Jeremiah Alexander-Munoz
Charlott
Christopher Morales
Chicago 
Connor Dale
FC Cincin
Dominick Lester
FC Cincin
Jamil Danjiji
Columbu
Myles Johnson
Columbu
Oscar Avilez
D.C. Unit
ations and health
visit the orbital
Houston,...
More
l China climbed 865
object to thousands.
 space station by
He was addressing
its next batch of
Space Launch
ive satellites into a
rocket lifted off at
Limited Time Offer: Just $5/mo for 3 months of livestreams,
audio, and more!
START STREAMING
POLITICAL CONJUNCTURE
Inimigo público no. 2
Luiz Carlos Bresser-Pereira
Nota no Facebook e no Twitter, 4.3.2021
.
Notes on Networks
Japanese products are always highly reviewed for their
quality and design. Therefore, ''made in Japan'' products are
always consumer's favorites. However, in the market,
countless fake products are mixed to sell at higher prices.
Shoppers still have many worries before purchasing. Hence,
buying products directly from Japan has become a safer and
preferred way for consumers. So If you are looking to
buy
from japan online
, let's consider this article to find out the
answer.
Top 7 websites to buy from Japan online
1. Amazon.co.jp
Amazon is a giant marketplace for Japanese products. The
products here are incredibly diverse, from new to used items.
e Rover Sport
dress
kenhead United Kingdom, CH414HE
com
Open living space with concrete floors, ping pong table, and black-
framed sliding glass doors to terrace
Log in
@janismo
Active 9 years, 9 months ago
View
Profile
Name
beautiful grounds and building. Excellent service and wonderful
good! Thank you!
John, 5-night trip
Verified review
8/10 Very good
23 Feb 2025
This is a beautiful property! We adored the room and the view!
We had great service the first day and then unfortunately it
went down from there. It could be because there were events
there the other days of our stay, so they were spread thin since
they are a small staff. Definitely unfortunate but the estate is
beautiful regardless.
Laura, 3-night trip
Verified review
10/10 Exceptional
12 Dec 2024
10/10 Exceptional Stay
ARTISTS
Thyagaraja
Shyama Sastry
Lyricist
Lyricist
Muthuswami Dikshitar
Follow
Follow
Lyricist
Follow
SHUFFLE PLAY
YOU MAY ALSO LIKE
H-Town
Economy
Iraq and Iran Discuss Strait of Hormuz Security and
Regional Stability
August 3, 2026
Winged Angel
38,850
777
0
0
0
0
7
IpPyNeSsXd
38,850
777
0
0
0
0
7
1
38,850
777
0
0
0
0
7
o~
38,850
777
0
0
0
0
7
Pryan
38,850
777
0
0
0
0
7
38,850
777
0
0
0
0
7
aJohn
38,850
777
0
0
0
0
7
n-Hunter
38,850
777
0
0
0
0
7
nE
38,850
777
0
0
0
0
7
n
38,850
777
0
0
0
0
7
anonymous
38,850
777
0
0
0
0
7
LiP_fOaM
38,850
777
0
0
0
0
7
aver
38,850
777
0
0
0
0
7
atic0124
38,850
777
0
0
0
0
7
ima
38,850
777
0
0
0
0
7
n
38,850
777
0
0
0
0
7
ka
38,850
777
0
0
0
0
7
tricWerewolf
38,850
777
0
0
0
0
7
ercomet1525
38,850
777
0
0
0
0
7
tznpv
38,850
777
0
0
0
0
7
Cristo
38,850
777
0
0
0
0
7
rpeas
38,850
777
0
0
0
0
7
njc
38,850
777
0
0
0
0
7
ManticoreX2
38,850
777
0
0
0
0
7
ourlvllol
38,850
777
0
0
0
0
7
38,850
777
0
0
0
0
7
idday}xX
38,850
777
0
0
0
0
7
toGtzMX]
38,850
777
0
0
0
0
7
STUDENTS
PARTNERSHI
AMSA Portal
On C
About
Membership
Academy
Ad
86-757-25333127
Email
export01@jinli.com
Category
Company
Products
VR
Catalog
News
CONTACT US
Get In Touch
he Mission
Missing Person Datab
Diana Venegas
- - -
**Brief**
Print every line of the items above verbatim, in the same order.

**Exercise output**
Jeremiah Alexander-Munoz
Charlott
Christopher Morales
Chicago 
Connor Dale
FC Cincin
Dominick Lester
FC Cincin
Jamil Danjiji
Columbu
Myles Johnson
Columbu
Oscar Avilez
D.C. Unit
ations and health
visit the orbital
Houston,...
More
l China climbed 865
object to thousands.
 space station by
He was addressing
its next batch of
Space Launch
ive satellites into a
rocket lifted off at
Limited Time Offer: Just $5/mo for 3 months of livestreams,
audio, and more!
START STREAMING
POLITICAL CONJUNCTURE
Inimigo público no. 2
Luiz Carlos Bresser-Pereira
Nota no Facebook e no Twitter, 4.3.2021
.
Notes on Networks
Japanese products are always highly reviewed for their
quality and design. Therefore, ''made in Japan'' products are
always consumer's favorites. However, in the market,
countless fake products are mixed to sell at higher prices.
Shoppers still have many worries before purchasing. Hence,
buying products directly from Japan has become a safer and
preferred way for consumers. So If you are looking to
buy
from japan online
, let's consider this article to find out the
answer.
Top 7 websites to buy from Japan online
1. Amazon.co.jp
Amazon is a giant marketplace for Japanese products. The
products here are incredibly diverse, from new to used items.
e Rover Sport
dress
kenhead United Kingdom, CH414HE
com
Open living space with concrete floors, ping pong table, and black-
framed sliding glass doors to terrace
Log in
@janismo
Active 9 years, 9 months ago
View
Profile
Name
beautiful grounds and building. Excellent service and wonderful
good! Thank you!
John, 5-night trip
Verified review
8/10 Very good
23 Feb 2025
This is a beautiful property! We adored the room and the view!
We had great service the first day and then unfortunately it
went down from there. It could be because there were events
there the other days of our stay, so they were spread thin since
they are a small staff. Definitely unfortunate but the estate is
beautiful regardless.
Laura, 3-night trip
Verified review
10/10 Exceptional
12 Dec 2024
10/10 Exceptional Stay
ARTISTS
Thyagaraja
Shyama Sastry
Lyricist
Lyricist
Muthuswami Dikshitar
Follow
Follow
Lyricist
Follow
SHUFFLE PLAY
YOU MAY ALSO LIKE
H-Town
Economy
Iraq and Iran Discuss Strait of Hormuz Security and
Regional Stability
August 3, 2026
Winged Angel
38,850
777
0
0
0
0
7
IpPyNeSsXd
38,850
777
0
0
0
0
7
1
38,850
777
0
0
0
0
7
o~
38,850
777
0
0
0
0
7
Pryan
38,850
777
0
0
0
0
7
38,850
777
0
0
0
0
7
aJohn
38,850
777
0
0
0
0
7
n-Hunter
38,850
777
0
0
0
0
7
nE
38,850
777
0
0
0
0
7
n
38,850
777
0
0
0
0
7
anonymous
38,850
777
0
0
0
0
7
LiP_fOaM
38,850
777
0
0
0
0
7
aver
38,850
777
0
0
0
0
7
atic0124
38,850
777
0
0
0
0
7
ima
38,850
777
0
0
0
0
7
n
38,850
777
0
0
0
0
7
ka
38,850
777
0
0
0
0
7
tricWerewolf
38,850
777
0
0
0
0
7
ercomet1525
38,850
777
0
0
0
0
7
tznpv
38,850
777
0
0
0
0
7
Cristo
38,850
777
0
0
0
0
7
rpeas
38,850
777
0
0
0
0
7
njc
38,850
777
0
0
0
0
7
ManticoreX2
38,850
777
0
0
0
0
7
ourlvllol
38,850
777
0
0
0
0
7
38,850
777
0
0
0
0
7
idday}xX
38,850
777
0
0
0
0
7
toGtzMX]
38,850
777
0
0
0
0
7
STUDENTS
PARTNERSHI
AMSA Portal
On C
About
Membership
Academy
Ad
86-757-25333127
Email
export01@jinli.com
Category
Company
Products
VR
Catalog
News
CONTACT US
Get In Touch
he Mission
Missing Person Datab
Diana Venegas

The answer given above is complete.